First to parse such text into some sort of syntax tree or list/set
and then have hard coded logic specifically for these two use cases?
While above two can be implemented as trivial bpf programs already?!
That goes 180% degree vs bpf philosophy. bpf is about moving
the specific code out of the kernel and keeping kernel generic that
it can solve as many use cases as possible by being programmable.

> See?  This API is not bpf-specific.  It's an API for filtering.  The

no. I don't see it. BPF_CGROUP_INET_SOCK_CREATE is very much bpf specific
and we just discussed it to the last the detail.

> Can you explain your use case more clearly?
...
> What exactly isn't sensible about using cgroup_bpf for containers?

my use case is close to zero overhead application network monitoring.

> >> > As you're pointing out, in case of security, we probably
> >> > want to preserve original bpf program that should always be
> >> > run first and only after it returned 'ok' (we'd need to define
> >> > what 'ok' means in secruity context) run program attached to sub-hierarchy.
> >>
> >> It's already defined AFAICT.  1 means okay.  0 means not okay.
> >
> > sorry that doesn't make any sense. For seccomp we have a set of
> > ranges that mean different things. Here you're proposing to
> > hastily assign 1 and 0 ? How is that extensible?
> > We need to carefully think through what should be the semantics
> > of attaching multiple programs, consider performance implications,
> > return codes and so on.
> 
> You already assigned it.  The return value of the bpf program, loaded
> in Linus' tree today, tells the kernel whether to accept or reject.

yes. that's what the program tells the hook.
I'm saying that whenever we have a link list of the programs
interaction between them may or may not be expressible with 1/0
and I don't want to rush such decision.

> >
> >> > Another alternative is to disallow attaching programs in sub-hierarchy
> >> > if parent has something already attached, but it's not useful
> >> > for general case.
> >> > All of these are possible future extensions.
> >>
> >> I like this last one, but IT'S NOT A POSSIBLE FUTURE EXTENSION.  You
> >> have to do it now (or disable the feature for 4.10).  This is why I'm
> >> bringing this whole thing up now.
> >
> > We don't have to touch user visible api here, so extensions are fine.
> 
> Huh?  My example in the original email attaches a program in a
> sub-hierarchy.  Are you saying that 4.11 could make that example stop
> working?

No.
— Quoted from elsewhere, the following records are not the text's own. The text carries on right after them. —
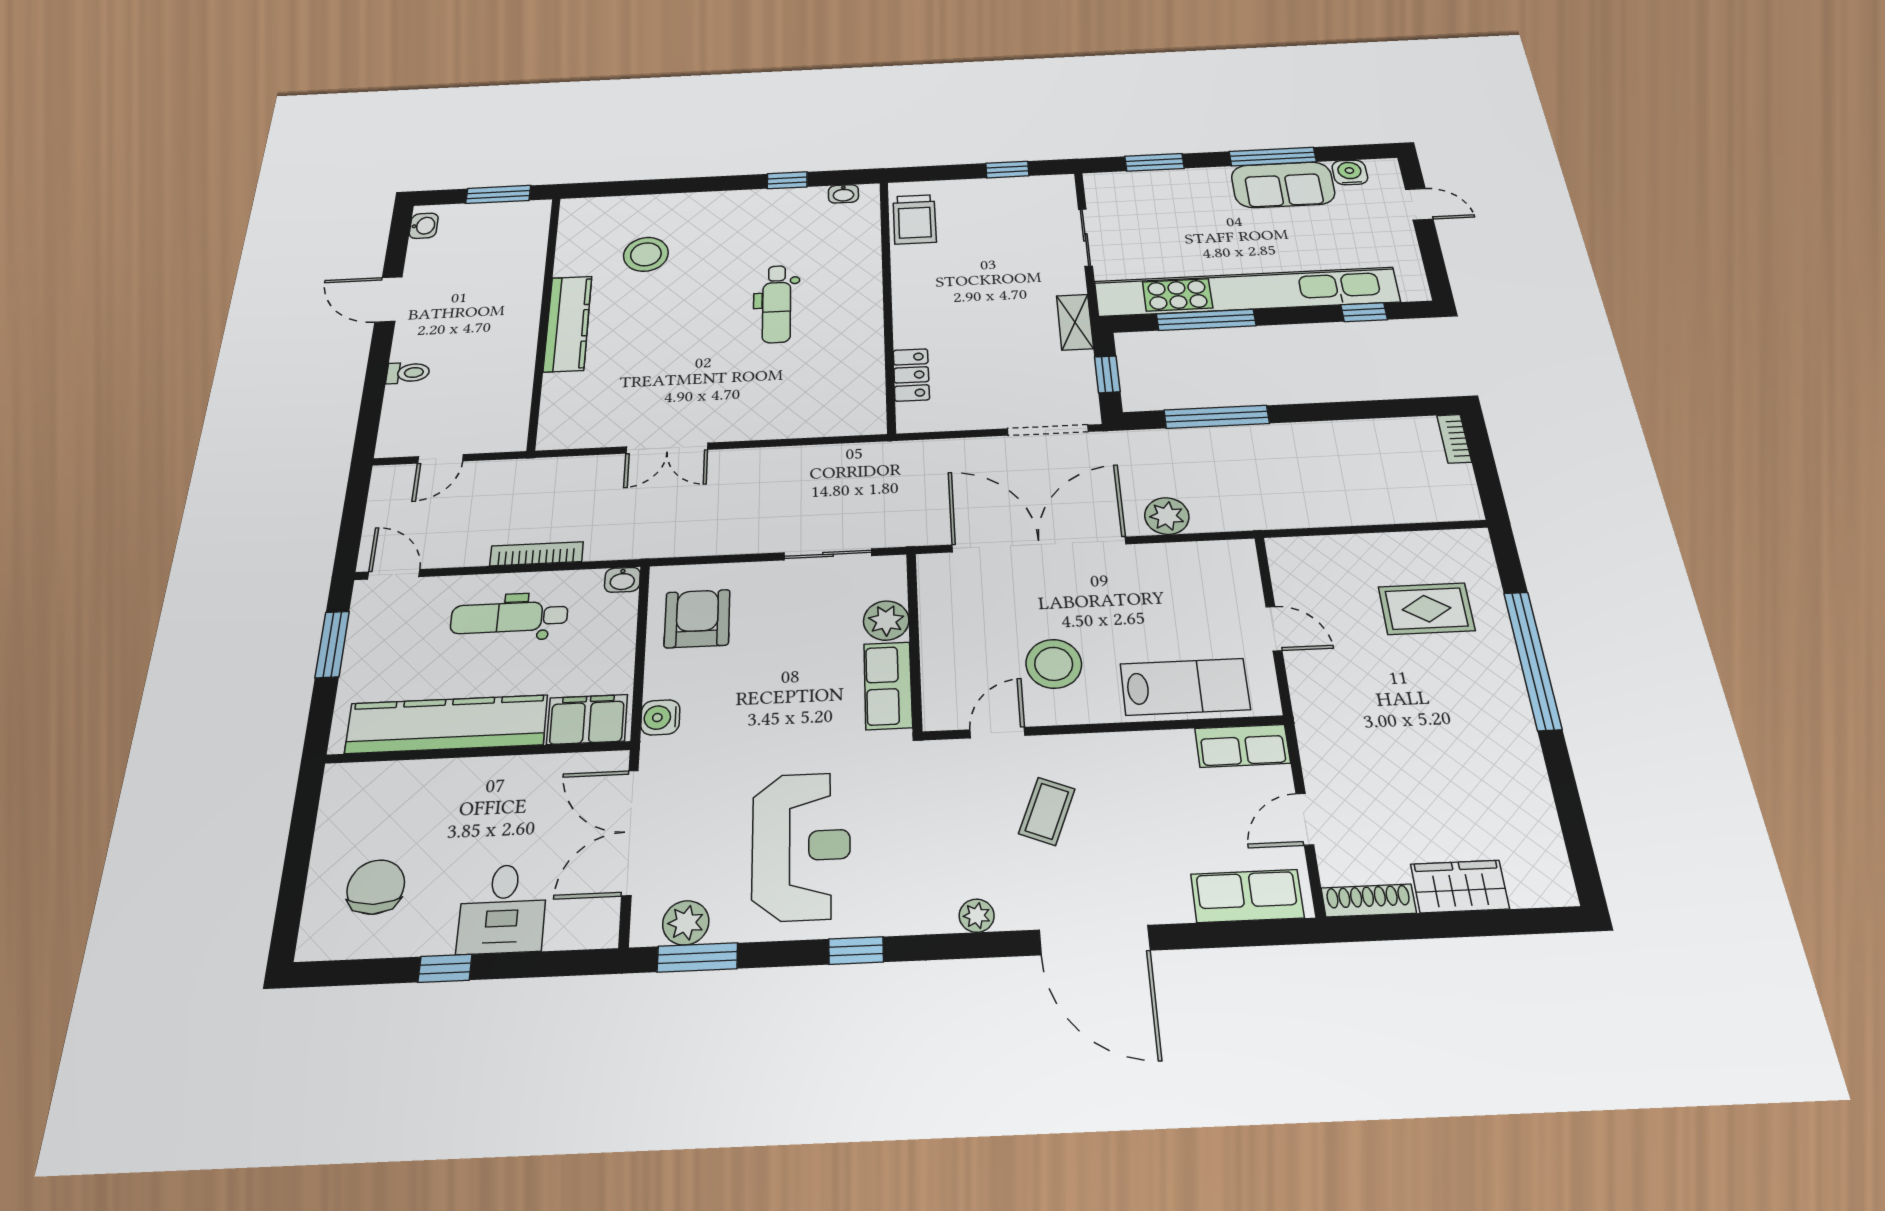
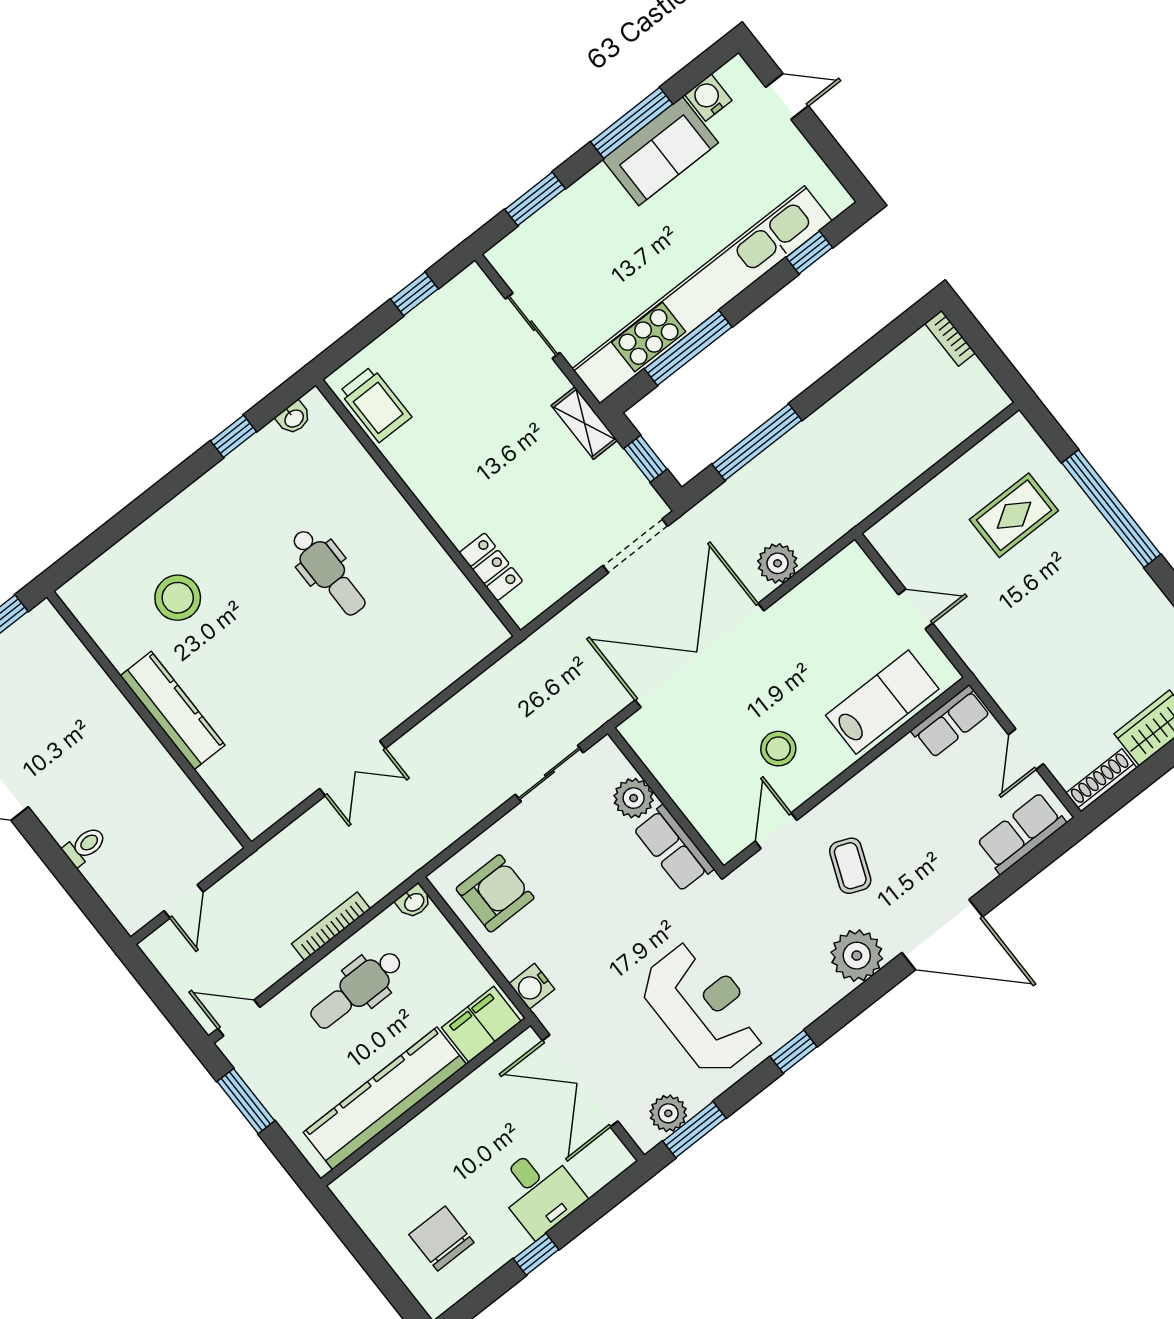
armchair: (697, 619) -> (495, 893), turned 90
stool: (1054, 664) -> (778, 749), width x0.73, depth x0.73
plant: (977, 916) -> (857, 956), width x1.87, depth x1.87

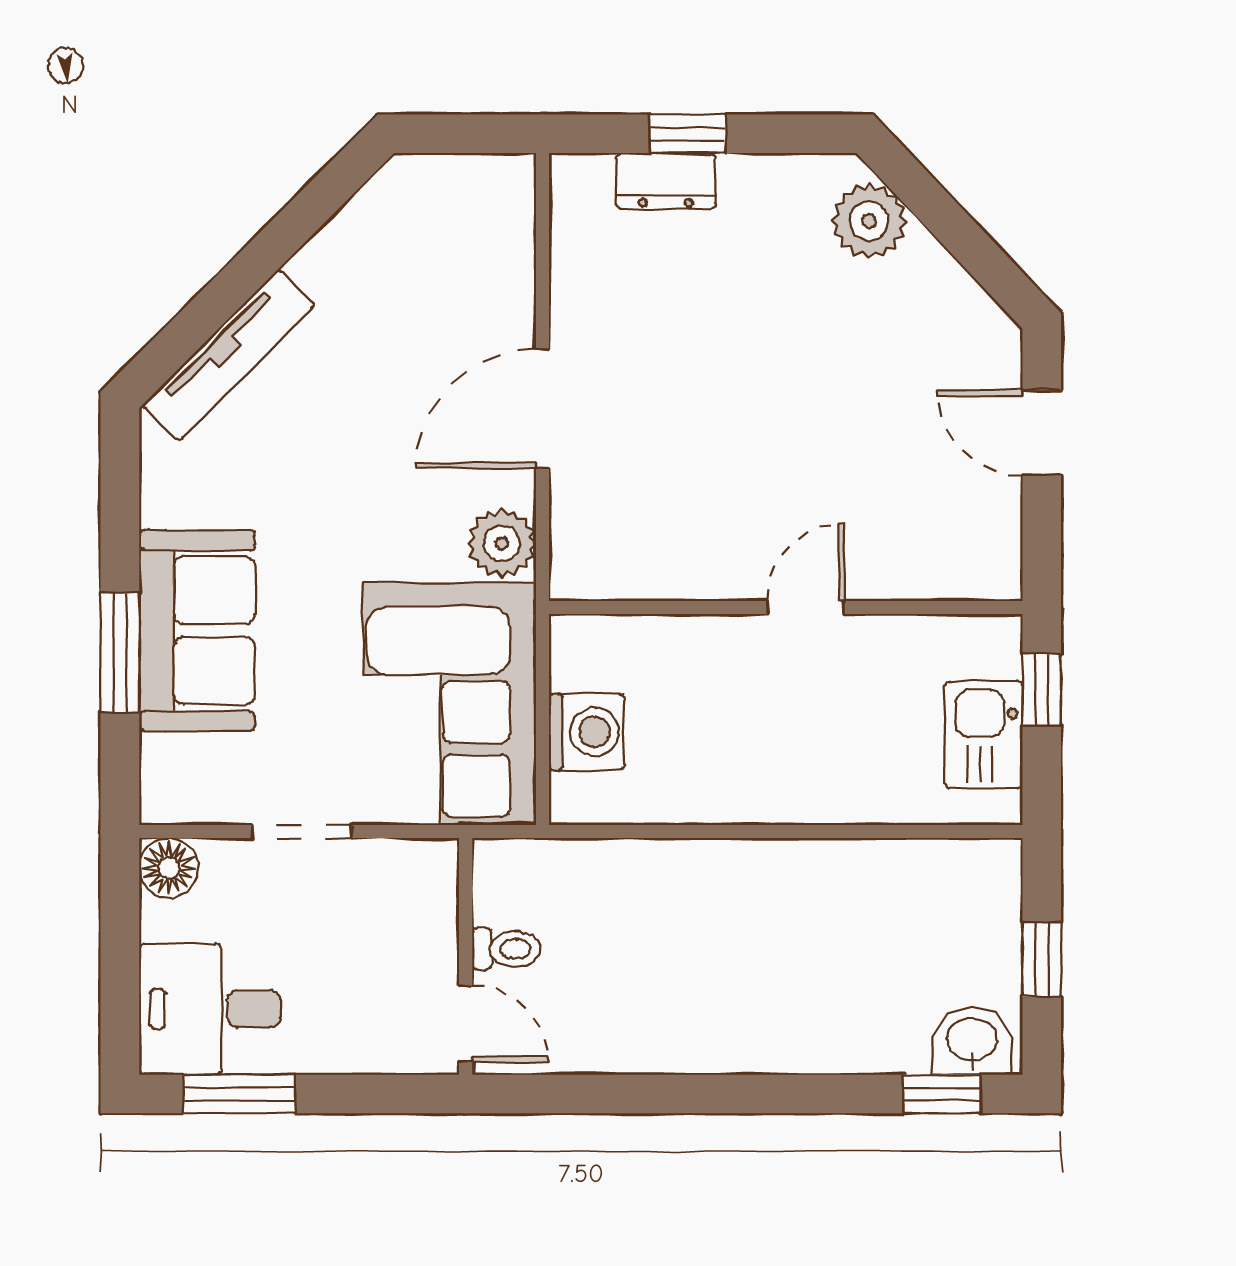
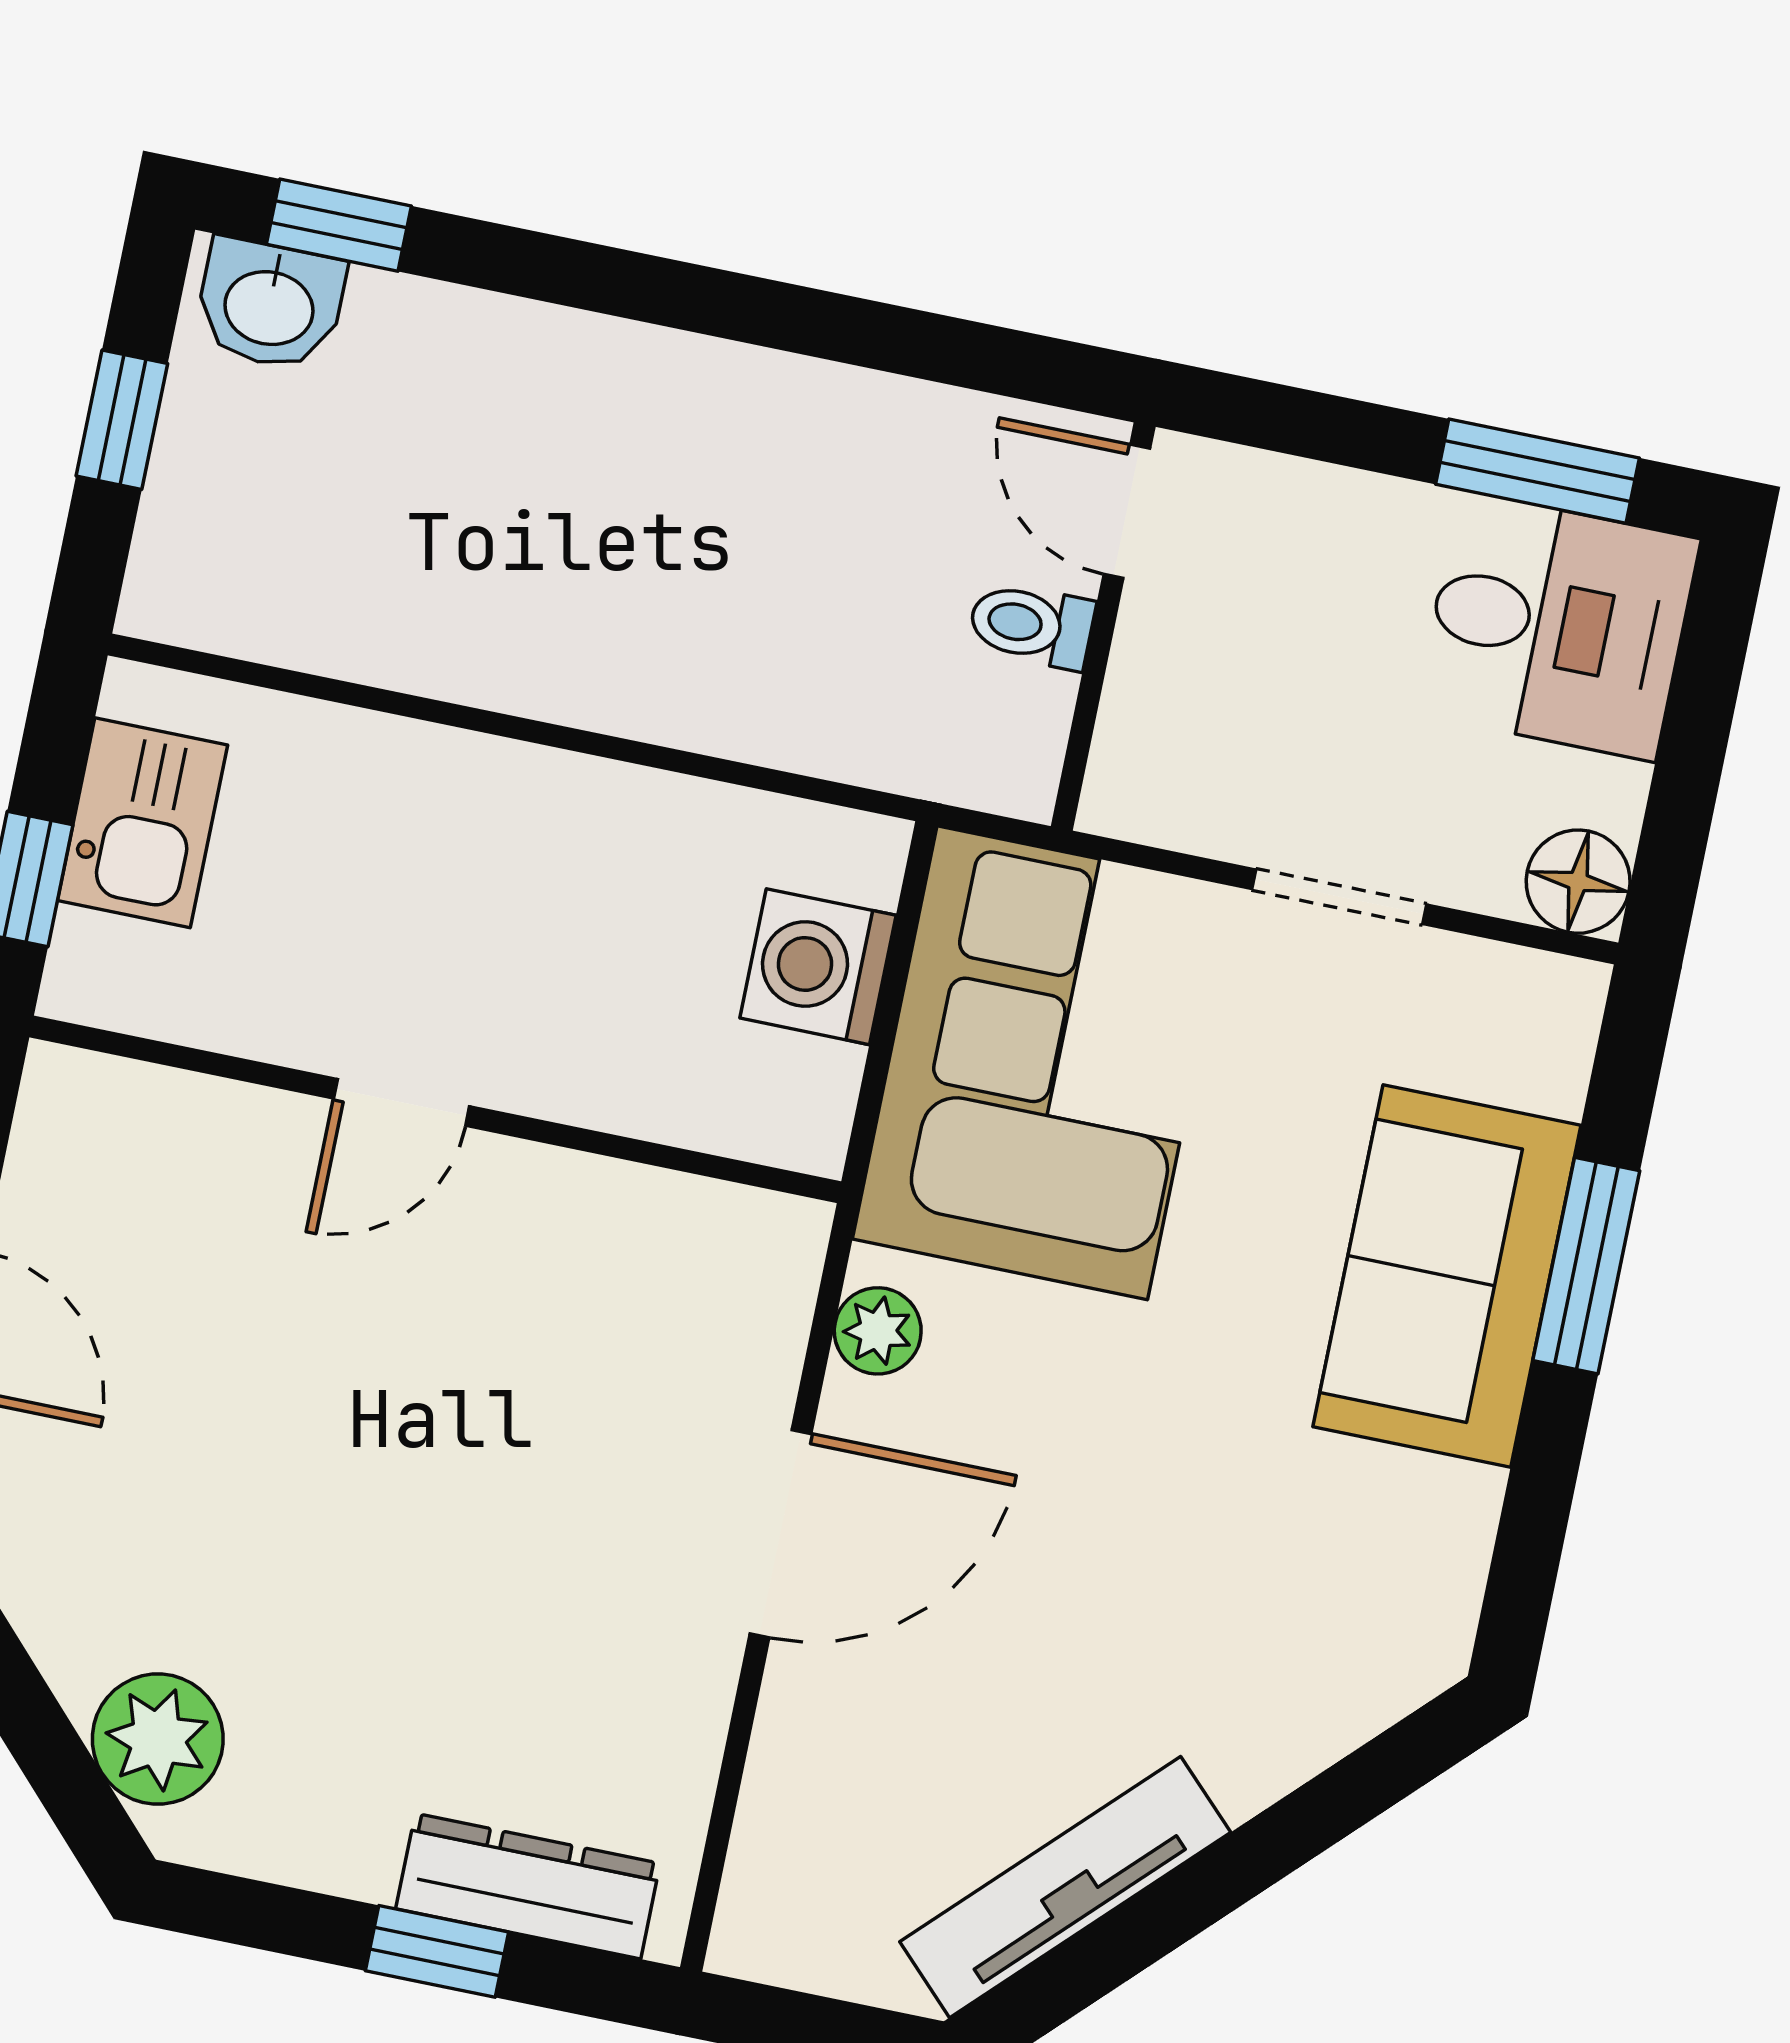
dresser: (666, 181) -> (528, 1886), width x1.44
tv unit: (229, 355) -> (1065, 1887), moved
plant: (502, 543) -> (878, 1331), width x0.73, depth x0.73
As was pointed out before only root can load BPF_PROG_TYPE_CGROUP_[SKB|SOCK]
type programs and only root can attach them.
and this root semantics obviously have to be preserved from now on,
but that doesn't mean that non-root combinations have to follow the same.
For example, if for some bizarre reason you want to do
net.socket_create_filter = "disallow": no sockets created period
in the hard coded way without using bpf at all
(I would certainly oppose that as a waste of kernel .text,
but I'm not going to nack it), so you can do whatever semantics you like.
Similarly for bpf+lsm+cgroup. In the next round of Mickael's patches
we'll keep debating the right security model for it.